THE GOSPEL musical revue "Mama I Want to Sing" is by turns exhilarating and exasperating. At the Warner Theater, New York's longest-running black musical is a true family affair, written, produced and directed by Vy Higgensen, who celebrates the story of her sister, R&B singer Doris Troy.

Troy developed her spectacular pipes in Harlem's Mount Cavalry Church gospel choir and, against her mother's wishes, went on to develop a pop music career that included the hit "Just One Look."

In its best moments -- and there are many -- "Mama," more a staged concert than a play, has poignant scenes and honest, unaffected performances. And the show rocks with joyful, rafter-shaking tumult. But at more than 2 1/2 hours, the show is overlong, and the performers too often slide into vocal excess, to the point where it migbt well be retitled, "Mama I Want to Scream."

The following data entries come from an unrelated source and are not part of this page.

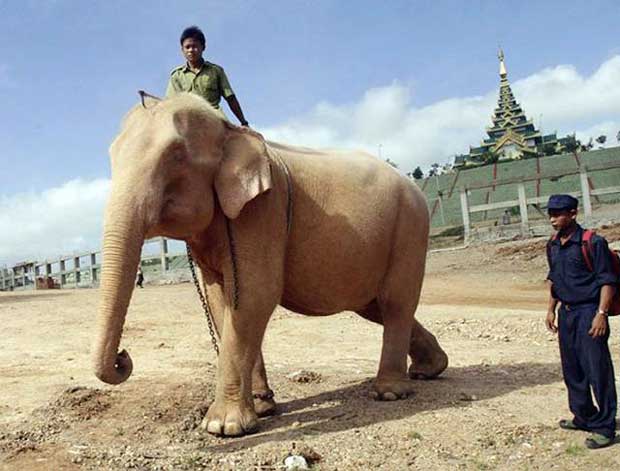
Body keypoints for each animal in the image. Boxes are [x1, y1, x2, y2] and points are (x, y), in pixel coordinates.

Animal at [93, 92, 446, 438]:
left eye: (176, 155)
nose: (123, 356)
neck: (229, 130)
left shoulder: (264, 209)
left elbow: (255, 295)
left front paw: (223, 427)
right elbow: (222, 302)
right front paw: (262, 409)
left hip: (410, 228)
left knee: (394, 302)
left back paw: (389, 392)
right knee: (375, 307)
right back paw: (431, 369)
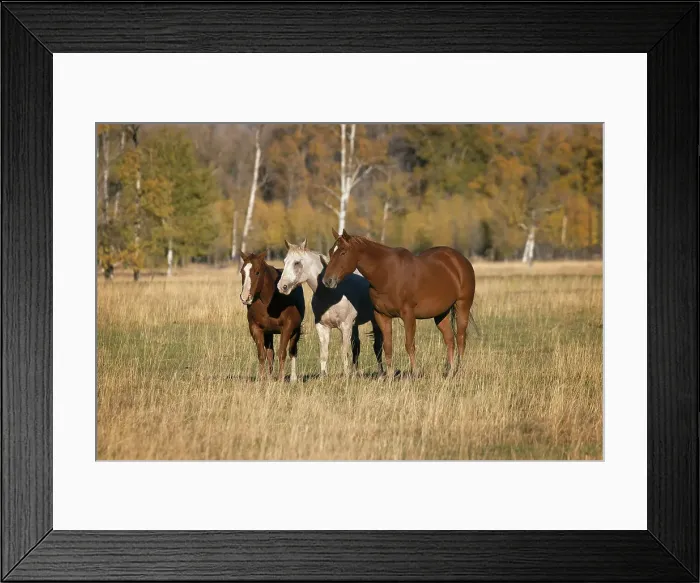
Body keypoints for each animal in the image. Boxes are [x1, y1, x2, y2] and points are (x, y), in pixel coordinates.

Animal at [239, 251, 305, 381]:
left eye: (257, 272)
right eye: (242, 272)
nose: (245, 297)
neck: (271, 300)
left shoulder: (287, 328)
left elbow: (282, 353)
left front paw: (281, 378)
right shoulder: (256, 329)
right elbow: (262, 354)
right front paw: (262, 379)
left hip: (296, 330)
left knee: (293, 350)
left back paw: (293, 378)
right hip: (269, 333)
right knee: (270, 353)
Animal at [277, 239, 383, 376]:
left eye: (297, 263)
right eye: (284, 262)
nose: (282, 286)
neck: (331, 294)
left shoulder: (345, 326)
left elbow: (344, 353)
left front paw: (347, 376)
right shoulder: (322, 326)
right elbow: (324, 354)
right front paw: (324, 376)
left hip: (374, 320)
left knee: (377, 346)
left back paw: (380, 374)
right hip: (354, 325)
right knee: (356, 346)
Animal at [322, 229, 475, 376]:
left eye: (343, 252)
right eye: (330, 252)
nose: (327, 281)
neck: (386, 275)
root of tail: (460, 260)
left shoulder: (408, 315)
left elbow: (409, 345)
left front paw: (415, 373)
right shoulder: (382, 316)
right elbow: (387, 347)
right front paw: (389, 377)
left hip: (462, 306)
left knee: (461, 339)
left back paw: (460, 371)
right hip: (441, 314)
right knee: (449, 340)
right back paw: (450, 373)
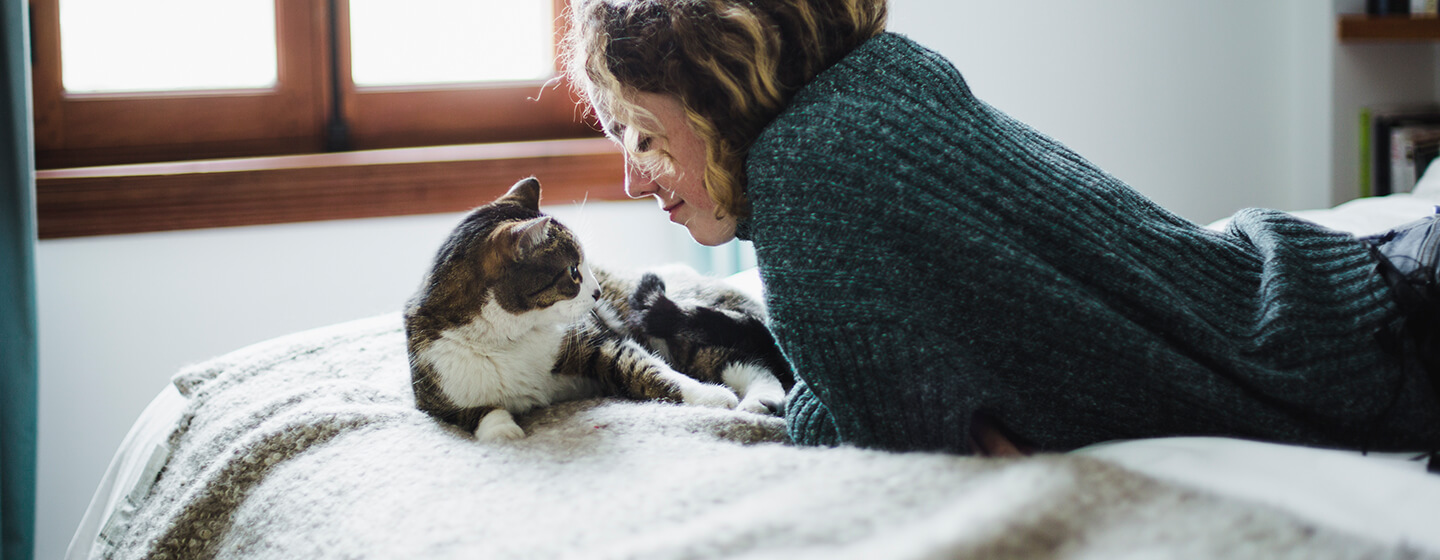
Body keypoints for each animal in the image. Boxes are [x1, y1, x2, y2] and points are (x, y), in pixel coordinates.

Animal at [400, 177, 794, 437]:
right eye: (574, 272)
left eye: (586, 266)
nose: (598, 292)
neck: (509, 338)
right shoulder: (435, 393)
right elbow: (477, 414)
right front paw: (503, 432)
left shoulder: (595, 341)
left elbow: (648, 370)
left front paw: (709, 395)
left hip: (674, 325)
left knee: (744, 362)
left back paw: (759, 400)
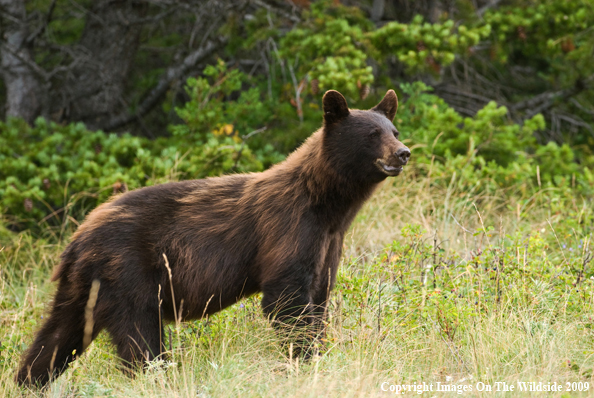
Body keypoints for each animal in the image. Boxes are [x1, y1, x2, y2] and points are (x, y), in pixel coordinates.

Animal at [17, 89, 408, 386]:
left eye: (394, 129)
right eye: (372, 135)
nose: (403, 153)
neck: (327, 204)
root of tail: (78, 238)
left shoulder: (328, 244)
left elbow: (320, 297)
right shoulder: (290, 228)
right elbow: (287, 299)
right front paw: (306, 359)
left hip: (85, 286)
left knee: (58, 334)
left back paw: (28, 381)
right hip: (129, 272)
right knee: (140, 336)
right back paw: (157, 379)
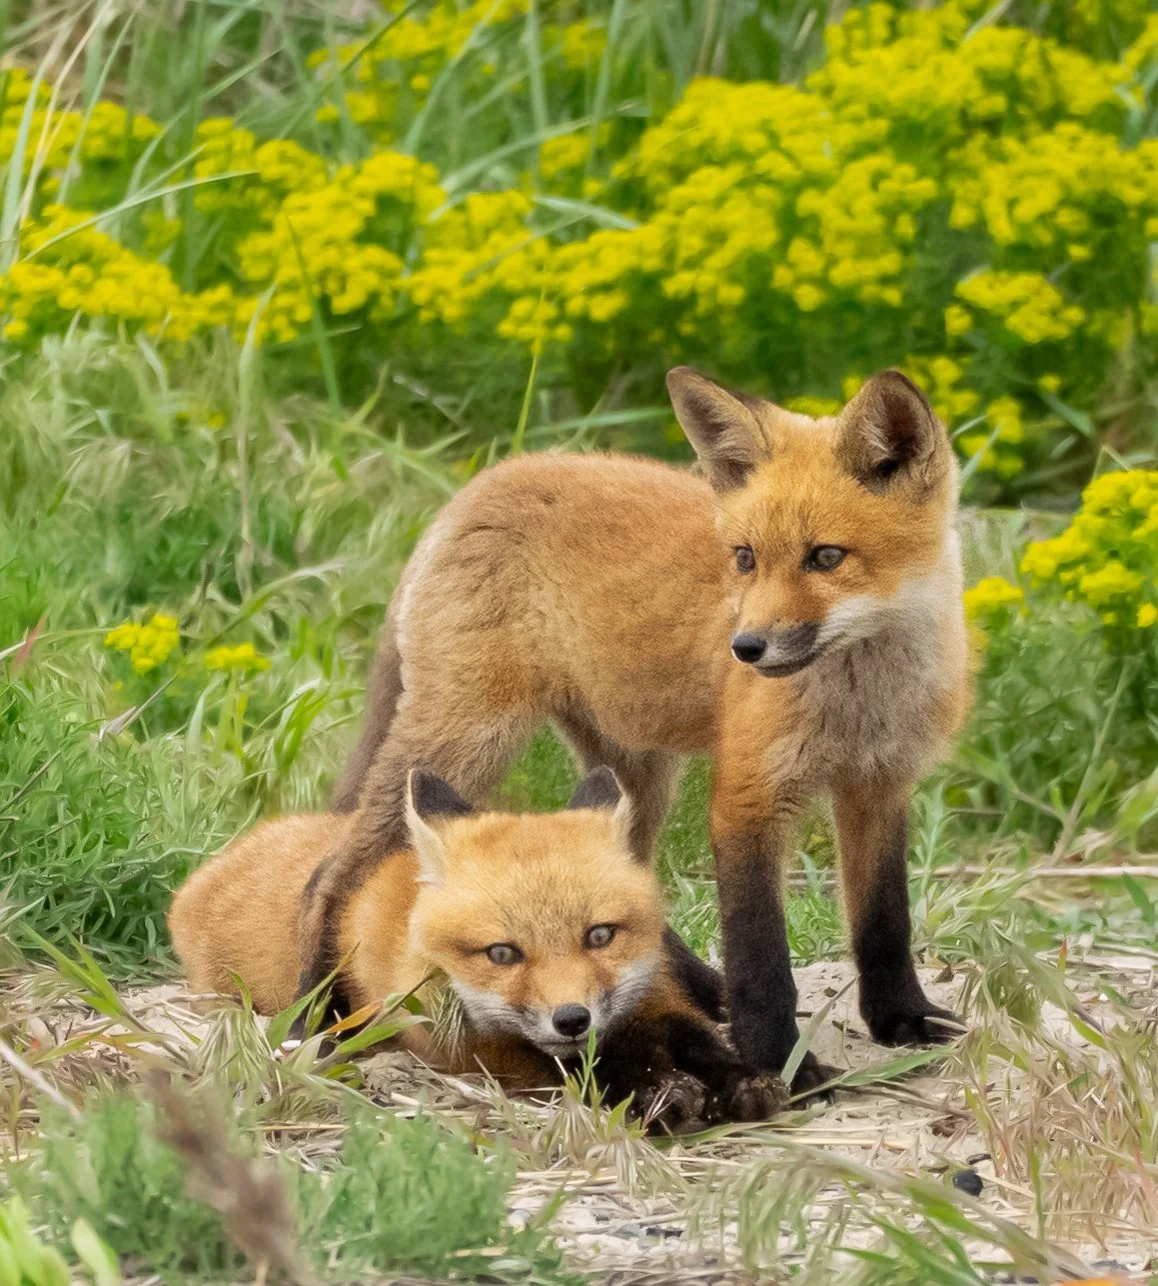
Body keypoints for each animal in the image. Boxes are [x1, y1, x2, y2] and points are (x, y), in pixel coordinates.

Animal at [169, 766, 783, 1124]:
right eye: (502, 953)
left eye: (600, 936)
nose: (572, 1019)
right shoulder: (475, 1053)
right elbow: (591, 1074)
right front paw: (659, 1094)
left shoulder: (657, 1002)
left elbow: (706, 1046)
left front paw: (745, 1082)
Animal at [301, 368, 971, 1092]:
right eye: (744, 558)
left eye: (826, 557)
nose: (746, 648)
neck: (861, 697)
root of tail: (480, 485)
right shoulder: (749, 795)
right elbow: (761, 954)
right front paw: (780, 1062)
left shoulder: (881, 784)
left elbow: (884, 922)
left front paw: (901, 1019)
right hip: (466, 739)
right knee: (329, 875)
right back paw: (312, 1016)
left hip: (636, 775)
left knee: (628, 888)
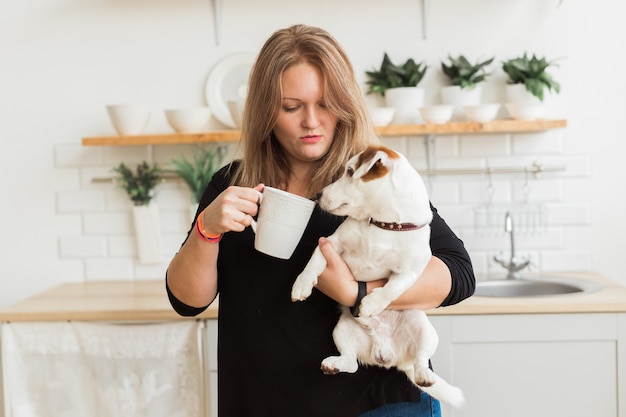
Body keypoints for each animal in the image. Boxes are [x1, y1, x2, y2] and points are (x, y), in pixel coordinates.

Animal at [288, 144, 464, 406]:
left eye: (350, 171)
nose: (317, 195)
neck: (383, 224)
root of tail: (388, 355)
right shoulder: (332, 244)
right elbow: (315, 259)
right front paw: (302, 284)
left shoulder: (410, 271)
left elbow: (393, 288)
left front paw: (371, 303)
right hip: (342, 330)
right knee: (351, 363)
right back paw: (333, 364)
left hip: (424, 329)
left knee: (421, 359)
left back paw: (424, 375)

Playing the young Doris Troy, Deitra Hicks can instantly and impressively ascend from a girlish whisper to a piercing siren wail, adding curlicue embellishmentsto a voice that sounds like Deniece Williams'. But she gets carried away with some of her earsplitting histrionics. Playing her own mother, Doris Troy is a vocal powerhouse and a natural actress, pouring her abundant anxiety, anger and love into "Precious Lord," which had mothers in the house cheering loudly and assenting with "amens." The large cast whips up gales of energy, and "Mama" comes most fully to life in its vigorous and supremely controlled choir scenes.

There can be too much of a good thing, however, and "Mama" wears out its welcome early in the second act. Little new ground is broken with some of the overstretched songs, and the sketchy narration/song/narration structure takes its sweet time wandering through Troy's early life, but devotes a mere two songs to her commercial career.

But for all its flaws, this homespun, humble "Mama" is a houserocker and a heartwarmer. It is likely to return to the Warner later this spring.

MAMA I WANT TO SING -- At the Warner Theater through Sunday.